Thursday, June 4, 2009

Our Minds and Reality

I have gotten good ideas from Robert Ornstein, especially his books
  • "The Healing Brain" by Ornstein and Sobel
  • "Multimind"
  • "The Roots of the Self"
 
He recently wrote a book called “MindReal” that repeats in detail a comment he made in “Multimind”.  He said that our minds are built from the cellular level up to note things along 4 variables:
  1. Recency – did it just happen?
  2. Vividness – Is it exciting? Colorful? ‘Real’?
  3. Comparison – Was it bigger, smaller, faster, slower than usual?
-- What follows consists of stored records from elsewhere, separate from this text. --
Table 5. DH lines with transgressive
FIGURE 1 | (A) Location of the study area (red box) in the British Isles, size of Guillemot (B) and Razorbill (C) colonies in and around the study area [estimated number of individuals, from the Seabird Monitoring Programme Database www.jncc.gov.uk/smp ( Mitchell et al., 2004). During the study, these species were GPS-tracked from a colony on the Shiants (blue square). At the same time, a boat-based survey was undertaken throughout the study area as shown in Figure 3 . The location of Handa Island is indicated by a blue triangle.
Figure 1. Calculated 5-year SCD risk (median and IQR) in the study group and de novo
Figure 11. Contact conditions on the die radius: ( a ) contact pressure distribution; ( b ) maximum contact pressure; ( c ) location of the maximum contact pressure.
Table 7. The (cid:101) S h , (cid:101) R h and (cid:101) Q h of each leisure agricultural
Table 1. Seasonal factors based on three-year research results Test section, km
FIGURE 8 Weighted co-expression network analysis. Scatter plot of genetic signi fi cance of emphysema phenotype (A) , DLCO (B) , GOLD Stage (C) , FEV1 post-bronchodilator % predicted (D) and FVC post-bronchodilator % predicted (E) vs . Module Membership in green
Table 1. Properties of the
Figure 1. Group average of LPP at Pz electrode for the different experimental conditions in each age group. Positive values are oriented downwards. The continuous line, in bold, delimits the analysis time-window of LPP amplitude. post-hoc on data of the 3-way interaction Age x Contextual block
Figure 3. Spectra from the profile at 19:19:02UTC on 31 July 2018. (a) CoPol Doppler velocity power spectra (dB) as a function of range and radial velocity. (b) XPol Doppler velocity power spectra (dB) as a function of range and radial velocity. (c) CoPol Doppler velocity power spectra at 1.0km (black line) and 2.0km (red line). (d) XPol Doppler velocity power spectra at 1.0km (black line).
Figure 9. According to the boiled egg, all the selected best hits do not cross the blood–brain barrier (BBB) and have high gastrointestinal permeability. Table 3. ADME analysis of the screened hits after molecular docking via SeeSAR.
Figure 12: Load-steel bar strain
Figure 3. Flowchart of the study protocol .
  4. Significance – What did it ‘mean’?  Was it ‘good’?  ‘Bad’?
 
For a while, I was focused on ideas from Deepak Chopra and Bill Bryson.  It seemed funny to me that a Hindu physician transplanted to the US and an American transplanted for years to London could occupy places of spiritual importance in my mind at the same time, but they did.  Chopra has gotten to me deeply in several books and Bryson’s “A Short History of Nearly Everything” – a discussion of the rise and content of modern science by an excellent writer who is not himself a scientist - got my attention with two comments.
 
Bryson starts off the 500 page book saying he suspects his reader had more trouble getting here than the reader knows.  Not only did all one’s ancestors have to live long enough to reproduce, but all one’s trillions of atoms had to arrange themselves in this particular layout to make the body.  Chopra’s Book of Secrets was one of those works that grows on you over time.  Even when it has been put aside, thoughts and questions arise in the mind from it. 
 
One of his secrets is “The world is in you.  You are not in the world.”  What?  The sun, the Milky Way, gold mines, corn fields, great rivers are in me?  I don’t think so.  But he meant the same thing “MindReal” means: that all we can know, think and experience consciously is in our mind.  Books, pictures, memories, sensations – all in the mind.  Our ability to know what is on our mind, the famous five basic senses of sight, hearing, taste, smell and touch and additional ones such as body awareness and awareness of our thoughts and feelings.
 
We learned in psychophysics class that a telephone wire seen at the right distance is too small for continuous perception of a solid black line.  But our minds assume it is continuous and show it to us that way, filling in parts that can’t really be perceived with our visual equipment.  In “This is Your Brain on Music”, the author says that a fundamental tone has overtones that are integer multiples of itself.  So, a tone of 100 hertz has overtones of 200, 300, etc.  But if the ear is presented with a series of just the overtones, the mind will supply the fundamental.  “It” “knows” that if the 200 was the base, the overtones would be 400, 600, etc.  So, it supplies what must be missing. 
 
“MindReal” makes clear that we only have a virtual reality to work with and we seem to be constructed to find and eat food, to avoid predators, to mate and to survive.  Using theory and making poetry and cooking advanced menus are our human efforts on top of the basics.  We  are using hunting/gathering equipment to paint with.  No wonder, we have trouble understanding ourselves and others.